▸ Job: Repeat the text of every item word for word, keeping each line as it appears.

====== Supplied entries ======

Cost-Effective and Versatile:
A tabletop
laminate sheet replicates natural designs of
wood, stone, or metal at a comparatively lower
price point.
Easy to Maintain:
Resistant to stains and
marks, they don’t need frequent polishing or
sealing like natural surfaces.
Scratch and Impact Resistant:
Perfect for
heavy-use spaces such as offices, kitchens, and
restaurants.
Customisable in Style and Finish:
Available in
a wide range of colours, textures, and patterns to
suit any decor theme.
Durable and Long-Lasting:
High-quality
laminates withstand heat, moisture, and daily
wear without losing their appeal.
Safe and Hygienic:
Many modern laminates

======

▸ Result of the exercise:
Cost-Effective and Versatile:
A tabletop
laminate sheet replicates natural designs of
wood, stone, or metal at a comparatively lower
price point.
Easy to Maintain:
Resistant to stains and
marks, they don’t need frequent polishing or
sealing like natural surfaces.
Scratch and Impact Resistant:
Perfect for
heavy-use spaces such as offices, kitchens, and
restaurants.
Customisable in Style and Finish:
Available in
a wide range of colours, textures, and patterns to
suit any decor theme.
Durable and Long-Lasting:
High-quality
laminates withstand heat, moisture, and daily
wear without losing their appeal.
Safe and Hygienic:
Many modern laminates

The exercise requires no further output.